Früh krümmt sich ein Häkchen

■ Premiere im Stadttheater Bremerhaven: „Das Nest“ von Franz Xaver Kroetz. Reiner Steinkamp sah sich genötigt, in dieser Inszenierung die theatrale Wirkung zu mardern

Kurt ist im Betrieb ein „kleines Würstchen“, zu Hause ein „dressierter Affe“. Er ist ein „Ja-Sager“, bis er entdecken muß, daß diese Schwäche sein „Nest“ tödlich gefährdet. Sein Nest ist die Familie, Frau Martha, der erwartete Nachwuchs, die Wohnung. Dort sitzen sie am Fernseher, sehen „Oberösterreich“ (von Franz Xaver Kroetz) und bestätigen sich in den wenigen Formeln ihrer Sprache, daß bei ihnen alles anders ist als im bösen Stück.

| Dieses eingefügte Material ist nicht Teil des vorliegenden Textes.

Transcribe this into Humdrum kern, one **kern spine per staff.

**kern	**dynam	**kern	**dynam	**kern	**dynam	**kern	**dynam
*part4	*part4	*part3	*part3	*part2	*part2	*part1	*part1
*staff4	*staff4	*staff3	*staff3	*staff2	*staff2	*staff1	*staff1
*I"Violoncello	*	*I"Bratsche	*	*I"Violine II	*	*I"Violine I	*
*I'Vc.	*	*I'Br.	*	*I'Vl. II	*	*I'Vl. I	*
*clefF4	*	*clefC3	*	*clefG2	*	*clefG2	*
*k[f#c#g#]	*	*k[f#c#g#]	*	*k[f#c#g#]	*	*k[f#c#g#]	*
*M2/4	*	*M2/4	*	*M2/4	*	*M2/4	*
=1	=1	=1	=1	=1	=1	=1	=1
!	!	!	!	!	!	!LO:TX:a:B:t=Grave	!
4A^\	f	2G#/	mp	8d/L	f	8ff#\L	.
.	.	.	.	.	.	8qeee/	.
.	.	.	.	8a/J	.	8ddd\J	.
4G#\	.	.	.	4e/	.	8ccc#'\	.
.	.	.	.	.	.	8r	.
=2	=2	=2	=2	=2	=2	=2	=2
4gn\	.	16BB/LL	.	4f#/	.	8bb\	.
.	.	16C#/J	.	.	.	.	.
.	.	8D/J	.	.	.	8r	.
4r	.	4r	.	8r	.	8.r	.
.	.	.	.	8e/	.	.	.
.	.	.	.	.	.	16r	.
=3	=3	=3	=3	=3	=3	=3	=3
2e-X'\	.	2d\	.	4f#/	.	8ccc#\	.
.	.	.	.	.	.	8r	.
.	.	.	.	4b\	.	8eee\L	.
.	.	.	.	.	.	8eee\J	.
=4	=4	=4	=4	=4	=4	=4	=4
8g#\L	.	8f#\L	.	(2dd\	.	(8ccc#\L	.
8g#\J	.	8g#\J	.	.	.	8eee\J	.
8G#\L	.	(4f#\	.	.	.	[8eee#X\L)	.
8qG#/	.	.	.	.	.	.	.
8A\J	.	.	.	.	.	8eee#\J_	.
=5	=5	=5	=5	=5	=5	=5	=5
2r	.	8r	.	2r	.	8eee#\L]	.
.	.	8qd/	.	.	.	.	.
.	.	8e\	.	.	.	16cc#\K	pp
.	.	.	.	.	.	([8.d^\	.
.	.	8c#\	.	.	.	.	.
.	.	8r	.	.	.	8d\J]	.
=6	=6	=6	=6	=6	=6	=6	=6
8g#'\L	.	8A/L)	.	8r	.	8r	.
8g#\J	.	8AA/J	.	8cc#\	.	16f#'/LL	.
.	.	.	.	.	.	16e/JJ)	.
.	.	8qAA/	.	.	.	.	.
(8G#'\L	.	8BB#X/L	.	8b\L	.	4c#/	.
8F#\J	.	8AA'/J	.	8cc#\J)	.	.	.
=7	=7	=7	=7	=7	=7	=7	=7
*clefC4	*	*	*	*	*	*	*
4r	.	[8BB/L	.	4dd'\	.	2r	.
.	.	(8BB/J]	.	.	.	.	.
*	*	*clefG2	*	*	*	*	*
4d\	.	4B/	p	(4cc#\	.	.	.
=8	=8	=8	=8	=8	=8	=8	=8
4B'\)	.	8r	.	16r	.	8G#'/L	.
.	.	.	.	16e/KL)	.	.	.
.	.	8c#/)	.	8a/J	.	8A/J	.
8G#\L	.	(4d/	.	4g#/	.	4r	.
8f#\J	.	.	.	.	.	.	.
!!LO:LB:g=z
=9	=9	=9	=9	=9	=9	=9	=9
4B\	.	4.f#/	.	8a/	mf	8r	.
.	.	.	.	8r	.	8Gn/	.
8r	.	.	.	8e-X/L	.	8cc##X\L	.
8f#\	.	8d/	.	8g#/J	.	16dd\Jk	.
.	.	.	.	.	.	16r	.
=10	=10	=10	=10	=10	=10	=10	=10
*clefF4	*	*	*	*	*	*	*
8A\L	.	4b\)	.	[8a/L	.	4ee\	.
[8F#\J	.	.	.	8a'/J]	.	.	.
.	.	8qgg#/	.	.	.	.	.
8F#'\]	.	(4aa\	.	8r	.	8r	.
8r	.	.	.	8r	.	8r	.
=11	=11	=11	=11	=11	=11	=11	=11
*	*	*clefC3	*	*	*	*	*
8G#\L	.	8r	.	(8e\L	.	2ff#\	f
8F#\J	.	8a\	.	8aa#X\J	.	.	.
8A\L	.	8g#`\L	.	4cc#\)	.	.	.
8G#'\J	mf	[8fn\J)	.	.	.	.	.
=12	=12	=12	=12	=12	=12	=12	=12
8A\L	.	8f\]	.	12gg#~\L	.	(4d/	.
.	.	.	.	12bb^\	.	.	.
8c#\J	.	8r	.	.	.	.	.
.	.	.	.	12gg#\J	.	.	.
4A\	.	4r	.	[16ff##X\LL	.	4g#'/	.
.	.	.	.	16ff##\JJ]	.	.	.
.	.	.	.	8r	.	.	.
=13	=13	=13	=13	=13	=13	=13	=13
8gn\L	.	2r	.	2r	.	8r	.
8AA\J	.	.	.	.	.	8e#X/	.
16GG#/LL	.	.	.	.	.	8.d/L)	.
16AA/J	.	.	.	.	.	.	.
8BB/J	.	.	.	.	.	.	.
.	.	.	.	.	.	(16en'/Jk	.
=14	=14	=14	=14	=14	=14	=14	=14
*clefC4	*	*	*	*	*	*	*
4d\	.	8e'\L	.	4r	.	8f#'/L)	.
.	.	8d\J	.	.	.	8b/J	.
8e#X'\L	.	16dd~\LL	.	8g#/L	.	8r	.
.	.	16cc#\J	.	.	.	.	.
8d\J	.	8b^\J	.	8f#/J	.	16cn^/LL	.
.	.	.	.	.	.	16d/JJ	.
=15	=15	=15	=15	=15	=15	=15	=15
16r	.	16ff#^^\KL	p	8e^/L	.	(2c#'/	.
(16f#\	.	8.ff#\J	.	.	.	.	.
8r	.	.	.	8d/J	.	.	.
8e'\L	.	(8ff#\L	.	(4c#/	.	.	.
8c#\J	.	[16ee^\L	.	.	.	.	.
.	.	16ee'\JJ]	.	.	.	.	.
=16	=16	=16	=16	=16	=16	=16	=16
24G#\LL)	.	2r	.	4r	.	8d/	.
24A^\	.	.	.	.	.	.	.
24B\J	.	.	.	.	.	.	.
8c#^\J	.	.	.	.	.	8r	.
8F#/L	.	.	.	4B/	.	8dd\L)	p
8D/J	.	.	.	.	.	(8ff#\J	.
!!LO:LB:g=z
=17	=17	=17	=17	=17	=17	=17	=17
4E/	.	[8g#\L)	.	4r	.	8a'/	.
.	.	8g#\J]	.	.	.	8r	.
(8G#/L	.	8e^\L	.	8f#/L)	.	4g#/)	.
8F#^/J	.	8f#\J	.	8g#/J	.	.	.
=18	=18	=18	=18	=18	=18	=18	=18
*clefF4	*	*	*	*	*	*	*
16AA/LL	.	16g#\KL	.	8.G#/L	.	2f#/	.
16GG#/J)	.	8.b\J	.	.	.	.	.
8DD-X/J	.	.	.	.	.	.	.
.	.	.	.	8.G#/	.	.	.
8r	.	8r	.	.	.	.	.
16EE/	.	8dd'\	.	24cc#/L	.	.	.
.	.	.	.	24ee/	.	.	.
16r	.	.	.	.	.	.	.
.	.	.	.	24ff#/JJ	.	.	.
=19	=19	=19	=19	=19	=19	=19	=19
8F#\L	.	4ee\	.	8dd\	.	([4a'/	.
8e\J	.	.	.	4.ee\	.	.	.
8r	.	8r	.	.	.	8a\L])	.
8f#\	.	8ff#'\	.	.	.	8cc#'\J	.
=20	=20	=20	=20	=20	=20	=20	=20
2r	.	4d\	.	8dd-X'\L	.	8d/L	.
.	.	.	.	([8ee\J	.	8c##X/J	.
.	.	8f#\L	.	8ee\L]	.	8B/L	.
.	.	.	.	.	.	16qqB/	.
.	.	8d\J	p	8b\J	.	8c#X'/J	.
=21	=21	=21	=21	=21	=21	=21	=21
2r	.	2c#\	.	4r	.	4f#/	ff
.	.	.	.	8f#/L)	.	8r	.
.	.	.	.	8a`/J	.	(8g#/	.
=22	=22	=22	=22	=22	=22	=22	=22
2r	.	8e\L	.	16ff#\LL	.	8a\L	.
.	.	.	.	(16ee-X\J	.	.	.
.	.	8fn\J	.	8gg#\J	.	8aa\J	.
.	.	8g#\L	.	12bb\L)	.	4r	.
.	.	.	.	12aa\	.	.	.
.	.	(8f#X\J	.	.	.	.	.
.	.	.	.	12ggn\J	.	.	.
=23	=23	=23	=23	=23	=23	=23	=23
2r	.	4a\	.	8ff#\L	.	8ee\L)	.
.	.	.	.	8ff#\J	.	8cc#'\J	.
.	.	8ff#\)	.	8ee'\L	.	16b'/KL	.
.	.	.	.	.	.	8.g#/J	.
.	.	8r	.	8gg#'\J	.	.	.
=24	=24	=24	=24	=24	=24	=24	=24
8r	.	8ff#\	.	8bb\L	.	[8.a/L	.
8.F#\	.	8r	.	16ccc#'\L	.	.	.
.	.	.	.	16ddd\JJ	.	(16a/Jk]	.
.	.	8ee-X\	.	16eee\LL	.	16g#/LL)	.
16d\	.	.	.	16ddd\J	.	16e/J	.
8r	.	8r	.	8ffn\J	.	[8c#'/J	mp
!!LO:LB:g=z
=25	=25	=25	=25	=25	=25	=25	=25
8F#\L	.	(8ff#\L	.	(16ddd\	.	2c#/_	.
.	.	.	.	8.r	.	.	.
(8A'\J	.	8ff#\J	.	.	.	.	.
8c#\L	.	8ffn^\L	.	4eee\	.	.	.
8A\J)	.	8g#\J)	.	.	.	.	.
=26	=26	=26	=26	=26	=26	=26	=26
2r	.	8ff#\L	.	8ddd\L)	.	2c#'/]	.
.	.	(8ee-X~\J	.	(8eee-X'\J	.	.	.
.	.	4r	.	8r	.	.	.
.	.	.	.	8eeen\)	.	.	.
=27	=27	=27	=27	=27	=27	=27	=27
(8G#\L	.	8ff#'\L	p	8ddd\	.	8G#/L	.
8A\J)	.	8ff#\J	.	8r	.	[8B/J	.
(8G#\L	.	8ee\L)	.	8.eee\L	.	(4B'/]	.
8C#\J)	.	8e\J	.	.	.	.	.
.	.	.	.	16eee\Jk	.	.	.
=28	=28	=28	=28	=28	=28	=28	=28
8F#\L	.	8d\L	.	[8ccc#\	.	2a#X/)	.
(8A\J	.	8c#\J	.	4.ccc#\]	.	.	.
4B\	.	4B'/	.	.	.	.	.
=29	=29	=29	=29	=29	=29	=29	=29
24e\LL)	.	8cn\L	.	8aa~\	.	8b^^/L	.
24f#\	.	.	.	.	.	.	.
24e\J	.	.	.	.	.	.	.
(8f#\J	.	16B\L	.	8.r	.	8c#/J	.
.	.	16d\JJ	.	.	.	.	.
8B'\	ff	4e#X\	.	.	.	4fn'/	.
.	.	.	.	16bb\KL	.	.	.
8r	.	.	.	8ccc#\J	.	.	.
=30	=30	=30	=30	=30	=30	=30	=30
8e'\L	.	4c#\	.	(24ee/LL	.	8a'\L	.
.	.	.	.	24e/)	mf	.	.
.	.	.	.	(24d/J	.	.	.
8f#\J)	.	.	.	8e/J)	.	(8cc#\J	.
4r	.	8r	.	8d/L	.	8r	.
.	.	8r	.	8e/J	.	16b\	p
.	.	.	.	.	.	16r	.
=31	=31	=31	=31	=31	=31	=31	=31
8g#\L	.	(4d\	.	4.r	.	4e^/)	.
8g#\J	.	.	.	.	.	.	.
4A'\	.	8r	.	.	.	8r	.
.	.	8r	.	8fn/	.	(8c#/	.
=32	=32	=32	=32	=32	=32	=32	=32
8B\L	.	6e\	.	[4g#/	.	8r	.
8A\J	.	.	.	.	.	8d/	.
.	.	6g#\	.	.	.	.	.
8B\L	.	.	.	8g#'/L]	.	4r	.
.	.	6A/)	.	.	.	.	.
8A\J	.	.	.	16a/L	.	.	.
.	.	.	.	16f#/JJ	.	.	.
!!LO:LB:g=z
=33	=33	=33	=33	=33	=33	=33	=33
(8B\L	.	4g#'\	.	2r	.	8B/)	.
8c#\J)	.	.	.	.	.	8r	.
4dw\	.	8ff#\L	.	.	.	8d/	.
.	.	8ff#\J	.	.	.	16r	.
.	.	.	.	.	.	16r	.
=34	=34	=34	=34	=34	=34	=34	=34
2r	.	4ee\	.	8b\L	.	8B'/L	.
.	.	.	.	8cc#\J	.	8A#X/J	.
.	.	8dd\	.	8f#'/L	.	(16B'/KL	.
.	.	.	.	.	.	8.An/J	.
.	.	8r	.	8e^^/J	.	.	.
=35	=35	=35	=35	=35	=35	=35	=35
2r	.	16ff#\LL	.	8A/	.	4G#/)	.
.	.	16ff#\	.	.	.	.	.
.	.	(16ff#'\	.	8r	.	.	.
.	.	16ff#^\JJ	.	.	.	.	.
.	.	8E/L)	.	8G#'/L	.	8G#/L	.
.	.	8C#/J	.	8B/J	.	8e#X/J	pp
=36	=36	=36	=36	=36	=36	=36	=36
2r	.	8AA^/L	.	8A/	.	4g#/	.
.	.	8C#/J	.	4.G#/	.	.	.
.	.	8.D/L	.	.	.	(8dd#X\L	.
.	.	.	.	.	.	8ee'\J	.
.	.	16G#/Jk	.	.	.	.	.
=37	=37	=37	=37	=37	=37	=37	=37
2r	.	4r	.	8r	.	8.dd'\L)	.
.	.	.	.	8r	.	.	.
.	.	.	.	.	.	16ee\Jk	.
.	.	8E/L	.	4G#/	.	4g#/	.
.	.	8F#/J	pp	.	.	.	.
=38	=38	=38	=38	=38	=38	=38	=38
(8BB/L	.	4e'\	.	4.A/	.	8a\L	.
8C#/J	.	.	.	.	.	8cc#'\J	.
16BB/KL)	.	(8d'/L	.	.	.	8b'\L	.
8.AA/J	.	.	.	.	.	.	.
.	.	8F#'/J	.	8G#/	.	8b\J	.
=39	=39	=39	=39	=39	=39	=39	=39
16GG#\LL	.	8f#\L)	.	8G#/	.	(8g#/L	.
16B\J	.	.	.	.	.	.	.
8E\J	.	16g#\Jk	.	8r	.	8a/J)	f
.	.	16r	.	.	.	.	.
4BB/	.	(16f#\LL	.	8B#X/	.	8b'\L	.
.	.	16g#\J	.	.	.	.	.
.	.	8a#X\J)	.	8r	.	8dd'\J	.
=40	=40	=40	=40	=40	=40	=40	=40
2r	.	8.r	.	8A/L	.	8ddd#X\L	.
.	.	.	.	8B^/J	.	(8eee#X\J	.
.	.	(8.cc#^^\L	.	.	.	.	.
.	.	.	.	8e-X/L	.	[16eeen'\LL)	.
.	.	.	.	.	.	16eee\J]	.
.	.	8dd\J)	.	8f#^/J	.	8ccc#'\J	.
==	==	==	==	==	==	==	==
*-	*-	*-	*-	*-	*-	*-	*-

Der Wendepunkt kommt zufällig und von außen. Im Auftrag seines Chefs kippt Kurt, LKW-Fahrer, eine Fuhre Giftmüll in einen idyllischen See, das Wochen-Enddomizil der Familie, in dem zur gleichen Zeit die ahnungslose Martha den Neugeborenen badet. Das Kind kommt mit Verbrennungen ins Krankenhaus. Kurt, bisher ein Mensch mit festen Grundsätzen („Früh krümmt sich, was ein Häkchen werden will“), gerät ins Wanken. Er will sich das Leben nehmen, aber Martha hält ihn zurück.

Unter dem Druck der Umstände reden Martha und Kurt zum erstenmal offen miteinander. Kurt will das ewige Ja-Sagen wie ein „Unkraut“ aus sich herausreißen, er geht zur Polizei, zeigt sich und seinen Chef an, und

entdeckt die Kraft der Solidarität in den Gewerkschaften, für die er vorher kein Interesse zeigte. „Die Gewerkschaft sind viele“, ist der optimistische Schlußsatz dieses „kritischen Volksstücks“, das Kroetz in seiner heißen DKP -Phase 1974 geschrieben hat. Es ist dennoch kein plattes Agitationsstück.

Aber Regisseur Rainer Steinkamp hat auf der viel zu kleinen Bühne des „Kleinen Hauses“ kaum Platz, um ein sinnvolles Inszenierungskonzept zu realisieren. Kroetz‘ Stück besteht aus kurzen Sequenzen, gespielt an verschiedenen Orten, deren Elemente alle zugleich und möglichst naturalistisch auf die Bühne gebracht sind. So ist der Raum vollgestopft mit Möbeln und Podesten, zwischen denen die Darsteller mit einiger Mühe von Szene zu Szene wechseln. Der blanke Naturalismus wird bis in die Details beschrieben. Aber zwischen den Geräuschen des Alltags gehen nicht nur die Sprachmuster der ohnmächtigen Kommunikation verloren, schlimmer: Die Dialoge verlieren ihre Zwischentöne, und was sich beim Publikum einstellt, ist nicht Einfühlung und Erbarmen, sondern Gelächter über die Tölpel auf der Bühne. Sollten die Zuschauer über ihr

vorschnelles Lachen stolpern? Dann hätte Steinkamp den melodramatisch aufgeladenen Wendepunkt des Stücks sorgfältig ausspielen müssen.

Stattdessen läßt er Peter Singer (als Kurt) en passant ins Wasser steigen, das Reinigungs-Ritual des Vaters für den Sohn wird weg-und plattgespielt. In der jungen Schauspielerin Hildegard Schroedter steht Steinkamp eine überzeugende Kroetz-Darstellerin zur Verfügung. Wie sie spielen kann, zeigt sie in wenigen Augenblicken, wenn sie nicht neben Kurt stehen, sitzen oder in seinen Armen liegen muß. Aber neben dem blassen, überzogen gestikulierenden Singer und in dieser ungefähren Inszenierung haben ihr differenziertes Spiel, ihre verhaltene, genaue Mimik kaum eine Chance, sich durchzusetzen. Die ermüdenden pausenlosen Auf-und Abgänge zwischen den kurzen Szenen taten ein Übriges, um diesem „Nest“ den Reiz zu nehmen. Kroetz zu spielen, gerade in Bremerhaven, ist eine gute Idee. Aber warum so viel Angst vor seiner Wirkung haben, daß man dieser Mischung aus trivialem Rührstück und Passionsgeschichte alle theatrale Wirkung nimmt?